=== Section Start ===
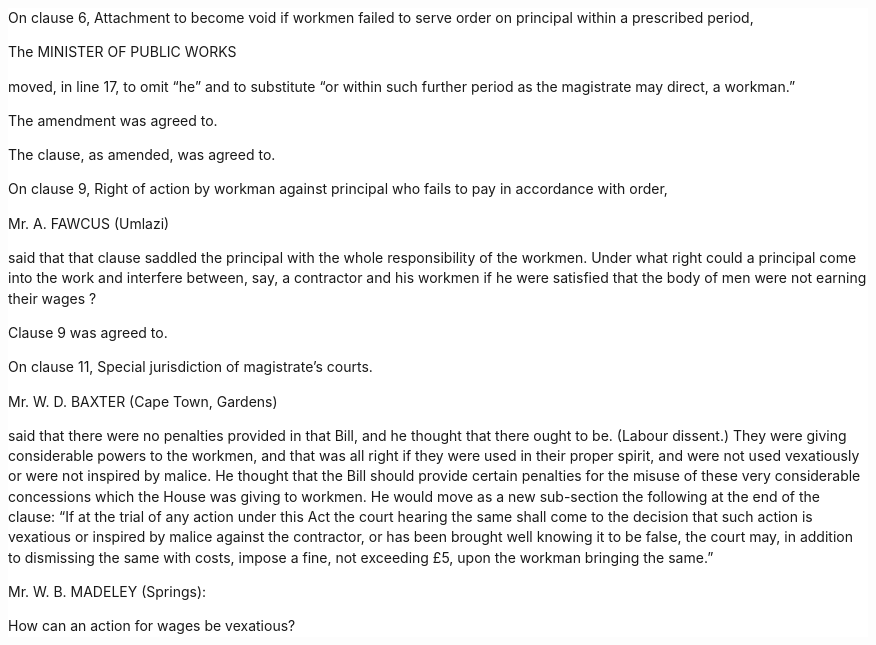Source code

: <p>On clause 6, Attachment to become void if workmen failed to serve order on principal within a prescribed period,</p>

</speech>

<speech by="#minister_of_public_works">

<from>The <person refersTo="hansard_za">MINISTER OF PUBLIC WORKS</person></from>

<p>moved, in line 17, to omit &#x201C;he&#x201D; and to substitute &#x201C;or within such further period as the magistrate may direct, a workman.&#x201D;</p>

<p>The amendment was agreed to.</p>

<p>The clause, as amended, was agreed to.</p>

<p>On clause 9, Right of action by workman against principal who fails to pay in accordance with order,</p>

</speech>

<speech by="#fawcus">

<from>Mr. <person refersTo="hansard_za">A. FAWCUS</person> (Umlazi)</from>

<p>said that that clause saddled the principal with the whole responsibility of the workmen. Under what right could a principal come into the work and interfere between, say, a contractor and his workmen if he were satisfied that the body of men were not earning their wages &#x003F;</p>

<p>Clause 9 was agreed to.</p>

<p>On clause 11, Special jurisdiction of magistrate&#x2019;s courts.</p>

</speech>

<speech by="#baxter">

<from>Mr. <person refersTo="hansard_za">W. D. BAXTER</person> (Cape Town, Gardens)</from>

<p>said that there were no penalties provided in that Bill, and he thought that there ought to be. (Labour dissent.) They were giving considerable powers to the workmen, and that was all right if they were used in their proper spirit, and were not used vexatiously or were not inspired by malice. He thought that the Bill should provide certain penalties for the misuse of these very considerable concessions which the House was giving to workmen. He would move as a new sub-section the following at the end of the clause: &#x201C;If at the trial of any action under this Act the court hearing the same shall come to the decision that such action is vexatious or inspired by malice against the contractor, or has been brought well knowing it to be false, the court may, in addition to dismissing the same with costs, impose a fine, not exceeding &#x00A3;5, upon the workman bringing the same.&#x201D;</p>

</speech>

<speech by="#madeley">

<from>Mr. <person refersTo="hansard_za">W. B. MADELEY</person> (Springs):</from>

<p>How can an action for wages be vexatious&#x003F;</p>

</speech>

<speech by="#minister_of_public_works">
=== Section End ===
__WHAT TO DO__. Strip the images and return the remaining data exactly.

__SOLVED PROBLEM__.
Source code

: <p>On clause 6, Attachment to become void if workmen failed to serve order on principal within a prescribed period,</p>

</speech>

<speech by="#minister_of_public_works">

<from>The <person refersTo="hansard_za">MINISTER OF PUBLIC WORKS</person></from>

<p>moved, in line 17, to omit &#x201C;he&#x201D; and to substitute &#x201C;or within such further period as the magistrate may direct, a workman.&#x201D;</p>

<p>The amendment was agreed to.</p>

<p>The clause, as amended, was agreed to.</p>

<p>On clause 9, Right of action by workman against principal who fails to pay in accordance with order,</p>

</speech>

<speech by="#fawcus">

<from>Mr. <person refersTo="hansard_za">A. FAWCUS</person> (Umlazi)</from>

<p>said that that clause saddled the principal with the whole responsibility of the workmen. Under what right could a principal come into the work and interfere between, say, a contractor and his workmen if he were satisfied that the body of men were not earning their wages &#x003F;</p>

<p>Clause 9 was agreed to.</p>

<p>On clause 11, Special jurisdiction of magistrate&#x2019;s courts.</p>

</speech>

<speech by="#baxter">

<from>Mr. <person refersTo="hansard_za">W. D. BAXTER</person> (Cape Town, Gardens)</from>

<p>said that there were no penalties provided in that Bill, and he thought that there ought to be. (Labour dissent.) They were giving considerable powers to the workmen, and that was all right if they were used in their proper spirit, and were not used vexatiously or were not inspired by malice. He thought that the Bill should provide certain penalties for the misuse of these very considerable concessions which the House was giving to workmen. He would move as a new sub-section the following at the end of the clause: &#x201C;If at the trial of any action under this Act the court hearing the same shall come to the decision that such action is vexatious or inspired by malice against the contractor, or has been brought well knowing it to be false, the court may, in addition to dismissing the same with costs, impose a fine, not exceeding &#x00A3;5, upon the workman bringing the same.&#x201D;</p>

</speech>

<speech by="#madeley">

<from>Mr. <person refersTo="hansard_za">W. B. MADELEY</person> (Springs):</from>

<p>How can an action for wages be vexatious&#x003F;</p>

</speech>

<speech by="#minister_of_public_works">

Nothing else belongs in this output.